Bill leva les yeux de son téléphone et tourna la tête vers son ami. Il était assis à l'une des tables, dehors, fumant tranquillement.

« Si ? Je fume, et puis je voulais voir Tom ensuite. J'attends qu'il ait mangé. » ; Gabriel haussa les sourcils et se posa à ses côtés, dans le sens inverse du banc qui entourait la table.

« Et pourquoi tu veux voir Tom ? »

« Pourquoi tu devrais le savoir ? » ; répondit le blond avec un air malicieux.

« Parce que ! Allez... je peux venir ? » ; Bill jeta un coup d'oeil vers lui.

« Non. »

« Bill. »

« Gabriel. » ; l'infirmier soupira, ennuyé. Il le poussa de son épaule et Bill expira la fumée de sa cigarette tout en souriant.

« Je suis sûr que tu fais des cachotteries avec lui. » ; s'exclama son ami sur le ton de la confidence.

« Peut-être. » ; souffla le médecin, amusé et plutôt satisfait de le frustrer.

« Mais dis-moi ! » ; Bill secoua lentement la tête. Il aimait ses petits secrets. « Je croyais qu'on était amis. »

Cette fois, le blond lui jeta un regard blasé. La carte de l'amitié, franchement ? Il était clair que Gabriel avait trouvé sa place dans sa vie, mais ça n'avait rien à faire là.

« N'essaie pas de m'embrouiller. Je dirais rien. »

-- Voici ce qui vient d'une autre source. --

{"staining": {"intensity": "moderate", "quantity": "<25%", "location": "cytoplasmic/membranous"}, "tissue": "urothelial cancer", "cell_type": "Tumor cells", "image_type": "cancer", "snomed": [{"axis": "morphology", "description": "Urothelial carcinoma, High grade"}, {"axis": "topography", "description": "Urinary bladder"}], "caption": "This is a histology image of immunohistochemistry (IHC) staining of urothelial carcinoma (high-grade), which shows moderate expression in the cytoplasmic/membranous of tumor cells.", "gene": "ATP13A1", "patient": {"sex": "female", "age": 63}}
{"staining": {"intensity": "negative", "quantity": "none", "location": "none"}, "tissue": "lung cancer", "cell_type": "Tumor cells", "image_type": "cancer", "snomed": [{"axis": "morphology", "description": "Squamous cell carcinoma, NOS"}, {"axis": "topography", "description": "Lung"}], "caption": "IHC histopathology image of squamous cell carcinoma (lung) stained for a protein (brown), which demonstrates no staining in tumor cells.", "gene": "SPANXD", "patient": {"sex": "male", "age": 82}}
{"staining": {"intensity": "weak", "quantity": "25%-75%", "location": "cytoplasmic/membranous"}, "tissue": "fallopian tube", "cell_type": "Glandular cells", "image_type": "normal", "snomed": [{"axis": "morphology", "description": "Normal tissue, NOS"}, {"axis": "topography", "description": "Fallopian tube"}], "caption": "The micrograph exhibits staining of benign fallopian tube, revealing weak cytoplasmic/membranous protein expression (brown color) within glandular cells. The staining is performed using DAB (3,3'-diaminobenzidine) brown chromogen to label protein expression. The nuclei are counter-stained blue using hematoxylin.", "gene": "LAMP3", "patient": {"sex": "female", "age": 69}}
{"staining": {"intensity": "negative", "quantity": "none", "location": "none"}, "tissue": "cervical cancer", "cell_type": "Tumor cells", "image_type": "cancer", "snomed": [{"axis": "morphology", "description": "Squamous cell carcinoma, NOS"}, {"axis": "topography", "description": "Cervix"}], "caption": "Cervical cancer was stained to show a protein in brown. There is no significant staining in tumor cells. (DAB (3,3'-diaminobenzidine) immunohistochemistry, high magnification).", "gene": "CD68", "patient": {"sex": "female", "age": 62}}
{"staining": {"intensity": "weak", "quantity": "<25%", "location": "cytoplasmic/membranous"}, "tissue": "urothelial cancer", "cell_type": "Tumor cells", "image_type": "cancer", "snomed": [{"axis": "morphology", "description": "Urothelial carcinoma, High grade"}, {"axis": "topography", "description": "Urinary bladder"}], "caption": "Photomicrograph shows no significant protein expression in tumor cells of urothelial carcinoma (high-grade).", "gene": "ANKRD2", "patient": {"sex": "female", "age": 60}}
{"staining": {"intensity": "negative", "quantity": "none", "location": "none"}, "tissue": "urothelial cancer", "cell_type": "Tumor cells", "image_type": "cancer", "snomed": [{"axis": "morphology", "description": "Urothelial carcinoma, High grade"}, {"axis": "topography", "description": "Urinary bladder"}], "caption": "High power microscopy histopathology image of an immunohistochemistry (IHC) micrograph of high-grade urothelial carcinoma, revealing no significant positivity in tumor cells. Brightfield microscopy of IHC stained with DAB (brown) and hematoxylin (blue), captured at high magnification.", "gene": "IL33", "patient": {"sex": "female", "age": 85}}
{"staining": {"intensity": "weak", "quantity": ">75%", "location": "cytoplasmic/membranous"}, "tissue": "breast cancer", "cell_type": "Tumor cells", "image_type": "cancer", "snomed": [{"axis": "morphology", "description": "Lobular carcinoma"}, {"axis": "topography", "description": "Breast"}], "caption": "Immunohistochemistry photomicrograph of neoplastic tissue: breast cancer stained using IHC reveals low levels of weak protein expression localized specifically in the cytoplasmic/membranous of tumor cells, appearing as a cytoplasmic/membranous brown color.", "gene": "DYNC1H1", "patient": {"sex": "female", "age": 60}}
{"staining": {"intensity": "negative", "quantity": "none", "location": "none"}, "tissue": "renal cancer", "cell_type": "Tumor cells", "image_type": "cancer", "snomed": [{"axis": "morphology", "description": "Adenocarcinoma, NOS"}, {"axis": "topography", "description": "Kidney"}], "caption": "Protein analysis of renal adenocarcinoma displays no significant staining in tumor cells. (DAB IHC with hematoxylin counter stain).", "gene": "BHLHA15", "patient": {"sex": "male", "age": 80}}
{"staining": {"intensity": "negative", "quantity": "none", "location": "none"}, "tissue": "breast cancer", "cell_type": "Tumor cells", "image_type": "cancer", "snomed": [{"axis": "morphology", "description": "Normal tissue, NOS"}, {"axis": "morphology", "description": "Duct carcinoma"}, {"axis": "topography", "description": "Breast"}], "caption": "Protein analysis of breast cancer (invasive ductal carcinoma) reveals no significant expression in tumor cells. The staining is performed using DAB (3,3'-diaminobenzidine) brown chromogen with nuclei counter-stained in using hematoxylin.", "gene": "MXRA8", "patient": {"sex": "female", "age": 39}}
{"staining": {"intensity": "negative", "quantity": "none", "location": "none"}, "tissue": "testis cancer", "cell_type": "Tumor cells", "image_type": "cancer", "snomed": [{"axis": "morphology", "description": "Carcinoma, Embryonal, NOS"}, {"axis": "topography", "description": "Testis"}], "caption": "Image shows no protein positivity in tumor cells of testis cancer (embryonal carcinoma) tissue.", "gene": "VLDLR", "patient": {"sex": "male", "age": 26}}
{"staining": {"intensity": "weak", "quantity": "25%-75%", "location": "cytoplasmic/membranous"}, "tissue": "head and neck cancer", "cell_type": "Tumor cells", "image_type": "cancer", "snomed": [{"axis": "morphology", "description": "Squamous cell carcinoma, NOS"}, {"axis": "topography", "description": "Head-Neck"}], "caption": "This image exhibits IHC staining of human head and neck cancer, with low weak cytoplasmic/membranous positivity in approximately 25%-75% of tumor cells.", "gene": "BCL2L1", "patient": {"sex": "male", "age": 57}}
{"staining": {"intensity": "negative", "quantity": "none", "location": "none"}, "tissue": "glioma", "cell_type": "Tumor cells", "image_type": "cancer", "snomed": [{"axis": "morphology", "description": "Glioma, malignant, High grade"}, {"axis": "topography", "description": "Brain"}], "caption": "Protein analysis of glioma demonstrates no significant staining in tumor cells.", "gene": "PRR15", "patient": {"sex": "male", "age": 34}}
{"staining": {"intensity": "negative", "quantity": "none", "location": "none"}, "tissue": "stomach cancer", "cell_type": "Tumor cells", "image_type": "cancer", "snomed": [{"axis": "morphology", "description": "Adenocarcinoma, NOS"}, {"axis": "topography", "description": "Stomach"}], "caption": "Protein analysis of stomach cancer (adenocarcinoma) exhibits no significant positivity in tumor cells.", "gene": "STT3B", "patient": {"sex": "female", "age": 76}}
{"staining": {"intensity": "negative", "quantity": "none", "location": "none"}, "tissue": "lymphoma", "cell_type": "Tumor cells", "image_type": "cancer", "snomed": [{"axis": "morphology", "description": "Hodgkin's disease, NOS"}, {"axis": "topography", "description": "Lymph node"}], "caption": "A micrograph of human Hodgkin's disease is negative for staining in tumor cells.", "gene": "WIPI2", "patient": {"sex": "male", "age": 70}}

« Pfffff, t'es trop nul. » ; Bill sourit, haussant doucement les épaules. Même s'il finirait par lui dire, il voulait attendre encore un peu. Finalement, il écrasa sa fin de cigarette et se leva pour aller la jeter.

« J'y vais. » ; souffla-t-il distraitement. Il était presque vingt heures et il faisait encore très chaud. « Je vais essayer de le convaincre de sortir. »

« Va donc voir ton prince. » ; Bill plissa les yeux et se retourna, curieux. Il décida finalement de ne pas chercher à comprendre et fila très vite à l'intérieur.

Se faufiler discrètement fut plutôt périlleux mais il parvint à traverser les couloirs sans trop se montrer. Il avait fini depuis déjà plus d'une demi-heure normalement et il voyait déjà venir les questions si on le voyait. Gabriel, c'était rien. Il ne dirait rien si Bill le lui demandait. Mais les autres... c'était différent.

Lorsqu'il entra, Tom repoussait son plateau. Bill y jeta un oeil sans pour autant s'y attarder. Il avait mangé, il ne pouvait rien lui demander de plus.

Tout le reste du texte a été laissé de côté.